I very much enjoyed Andrew Gelman's post "Bayesian statistical pragmatism" (4/15/2011) on his blog Statistical Modeling, Causal Inference, and Social Science. And one aspect of that post struck me as especially relevant to some recent LL discussions:
I am surprised to see Kass write that scientists believe that the theoretical and real worlds are aligned. It is from acknowledging the discrepancies between these worlds that we can (a) feel free to make assumptions without being paralyzed by fear of making mistakes, and (b) feel free to check the fit of our models (those hypothesis tests again! Although I prefer graphical model checks, supplanted by p-values as necessary). All models are false, etc.
I assume that Kass is using the word "aligned" in a loose sense, to imply that scientists believe that their models are appropriate to reality even if not fully correct. But I would not even want to go that far. Often in my own applied work I have used models that have clear flaws, models that are at best "phenomenological" in the sense of fitting the data rather than corresponding to underlying processes of interest–and often such models don't fit the data so well either. But these models can still be useful: they are still a part of statistics and even a part of science (to the extent that science includes data collection and description as well as deep theories).
I wrote the passage above nearly two months ago, in the middle of April, as the beginning of a post that I never finished. The "recent LL discussions" that I had in mind then were "Word order 'universals' are lineage-specific?", 4/15/2011, and "Phonemic diversity decays 'out of Africa'?", 4/16/2011; but Gelman's post also obviously applies to "Norvig channels Shannon contra Chomsky", 5/31/2011, and "Straw men and bee science", 6/4/2011.
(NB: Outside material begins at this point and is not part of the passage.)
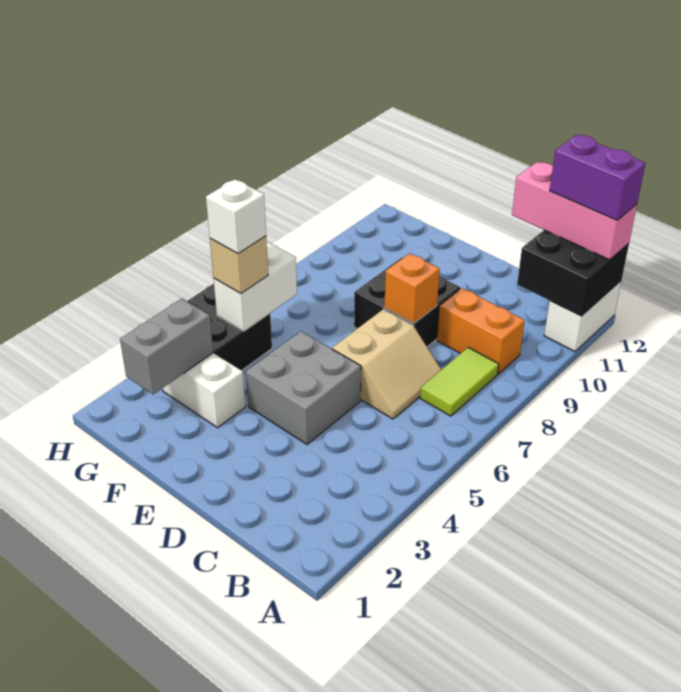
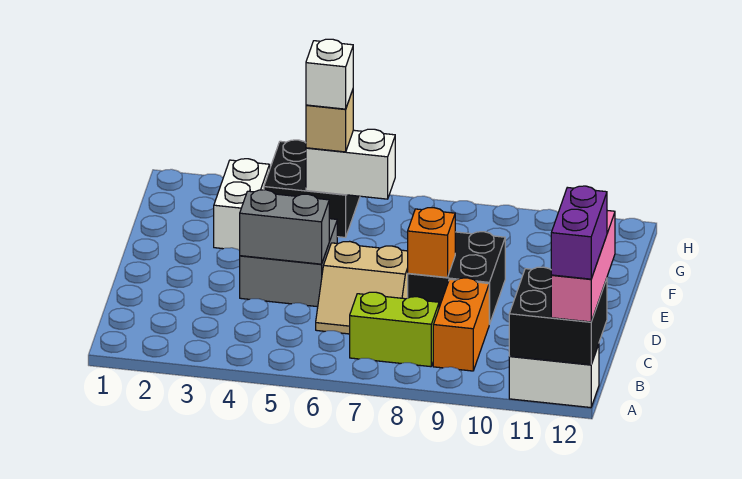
lime tile B7:B8 level 1 -> lime brick B7:B8 level 1
grey brick G2:G3 level 2 -> grey brick D4:D5 level 2

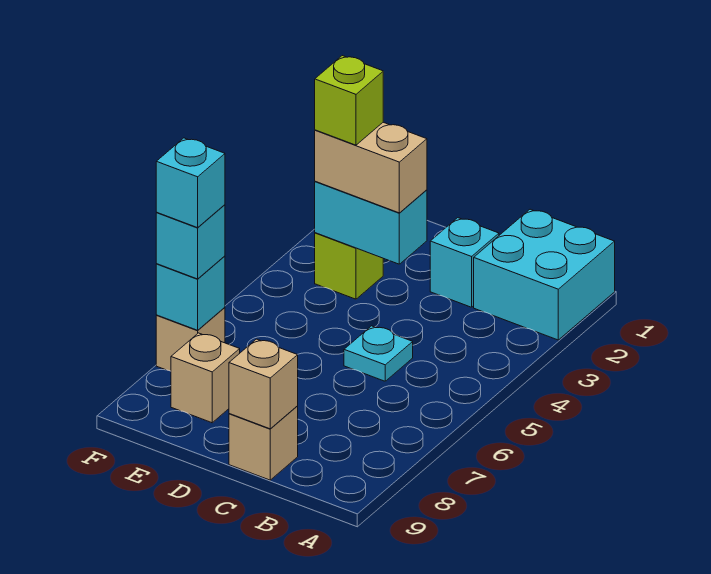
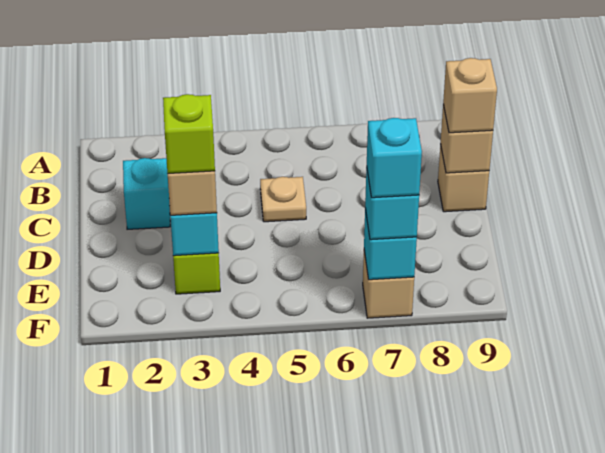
cyan brick A1:B2 level 1 -> none
cyan plate C5 level 1 -> tan plate C5 level 1
tan brick E8 level 1 -> tan brick C9 level 3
And all of this reminds me of something I wrote seven years ago about an earlier controversy in computational phylogeny — "More on Gray and Atkinson", 4/28/2004:
In thinking about the general problem, an analogy with physics may be helpful. If we assume that the sun, planets and other heavenly bodies are point masses in calculating their orbital dynamics, our model is obviously false to fact. But does this simplification invalidate our conclusions? Well, it might or might not, depending on what calculations we do and what conclusions we want to draw. Any model of orbital dynamics will be simplified — and therefore false — to one extent or another. The question is whether this matters with respect to some specific quantitative or qualitative prediction. Giving a correct answer to that question requires a mixture of detailed mathematical reasoning, relevant empirical testing and luck.
One of Russell Gray's slides made this point by quoting the well-known scientific proverb that "A model is a lie that leads us to the truth". I believe that this was originally adapted (by whom?) from a remark made by Picasso:
"We all know that art is not truth. Art is a lie that makes us realize truth, at least the truth that is given us to understand. The artist must know the manner whereby to convince others of the truthfulness of his lies." (The Arts, Picasso Speaks, 1923)
Yesterday Russell Gray made considerable headway in convincing me of the validity of his approach. His talk, and the discussion around it, clarified for me the nature of the simplifying assumptions that he's making, and the (empirical and logical) questions to be addressed in determining whether those simplifications invalidate his conclusions about the dating of Indo-European. He also convinced me that he's continuing a serious program of efforts to test the effects of his assumptions, and that he's serious about understanding and addressing objections. In other words, he's doing science.